The A2RL vehicle took off approximately 22 seconds ahead of Kvyat, but the race ended before the practice lap was completed. Cameras missed the event, but the A2RL car lost traction and ended up tail-first into a wall. A rather anti-climatic end to weeks of work by the team. In the pits, people gathered around the monitors trying to determine exactly what went wrong.

Khurram Hassan, commercial director of A2RL, told Ars that the cold tires on the cold track caused a loss of traction. A press release sent out later in the day noted that one of the rear tires suddenly lost pressure, causing the vehicle to lose traction and slide into the wall.

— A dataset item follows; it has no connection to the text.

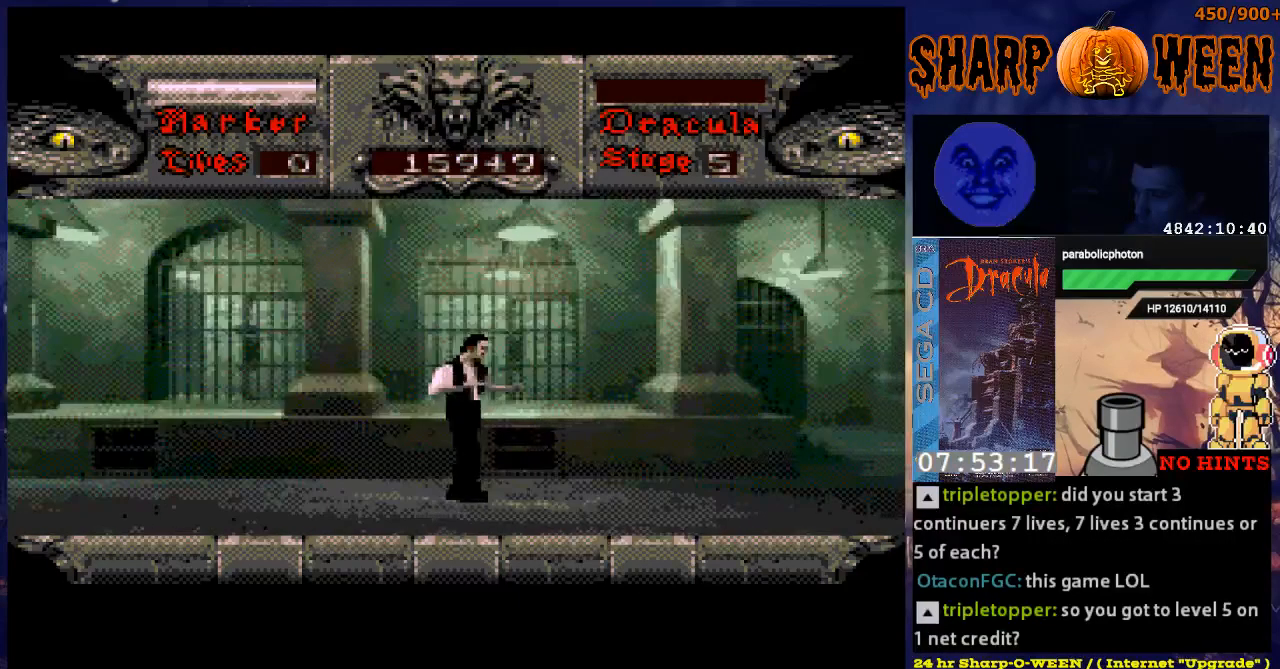
{"buttons": ["DPAD_RIGHT"], "events": []}
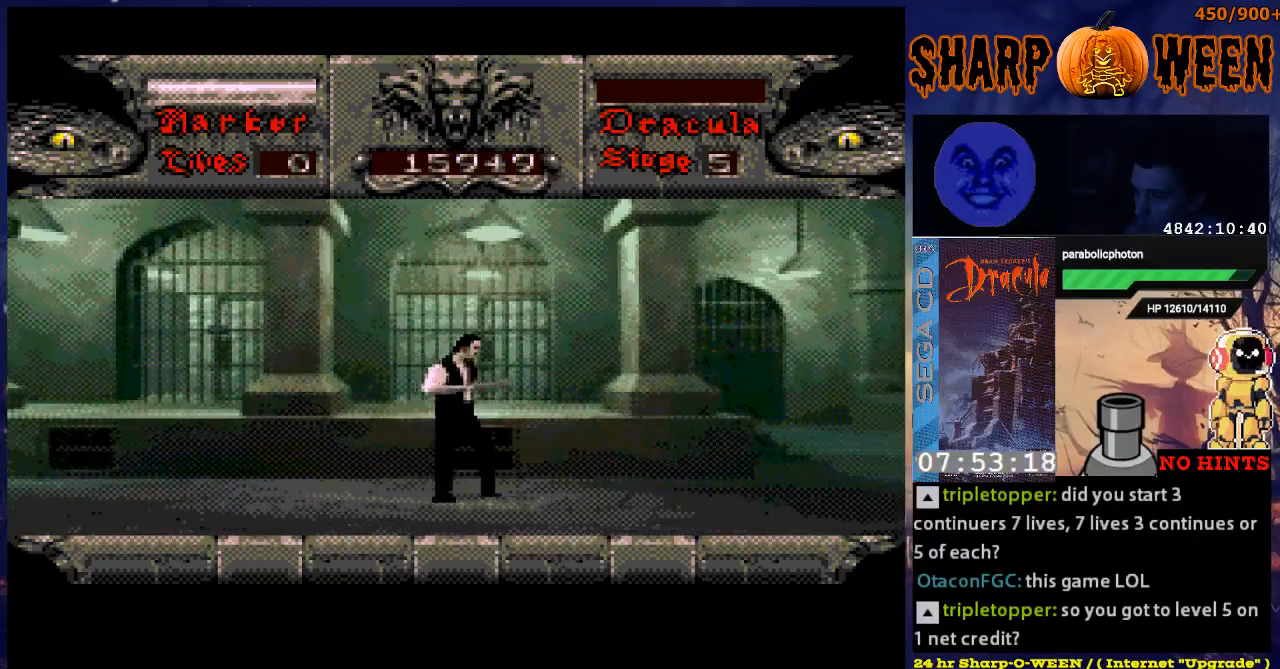
{"buttons": ["DPAD_RIGHT"], "events": []}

Hassan reminded us that the vehicle does not know how to swerve back and forth yet to warm up its tires. But more importantly, he said that the gap between simulation and the real world is very real. “You could do things on a computer screen, but this is so important. Because you have to be on the track,” Hassan said.

The reality is that reality is chaos and always changing. When a company notes that it’s doing millions of miles of simulated testing, it’s vital to remember that a computer-generated world does not equal the one we inhabit.

Reality and intelligence

A2RL doesn’t want to replace human-to-human racing. It understands the emotional attachment humans have to watching other humans compete. It also realizes that as these vehicles improve, what the teams learn will not be directly pulled from the track and put on self-driving cars. But by pushing these vehicles to the limit and letting AI determine the best course of action to keep from slamming into a wall or other vehicle, that information could be used in the future as a safety feature in vehicles—a way to keep a collision from happening used in conjunction with other safety features.

The day before the human versus AI race, Super Formula had its penultimate race of the season. During that race, two cars left the pits only to have one of their rear wheels come off. Also, another two cars collided with each another. Racing is hard, and accidents happen.

For A2RL, failure is always an option. It may break the hearts of everyone in the pits that have prepped for weeks for an event, but it’s important to remember that it’s a controlled environment. A2RL seems to understand and talks about the complications of aiming for an AI-powered vehicle. It would be nice if those companies testing on our streets did the same.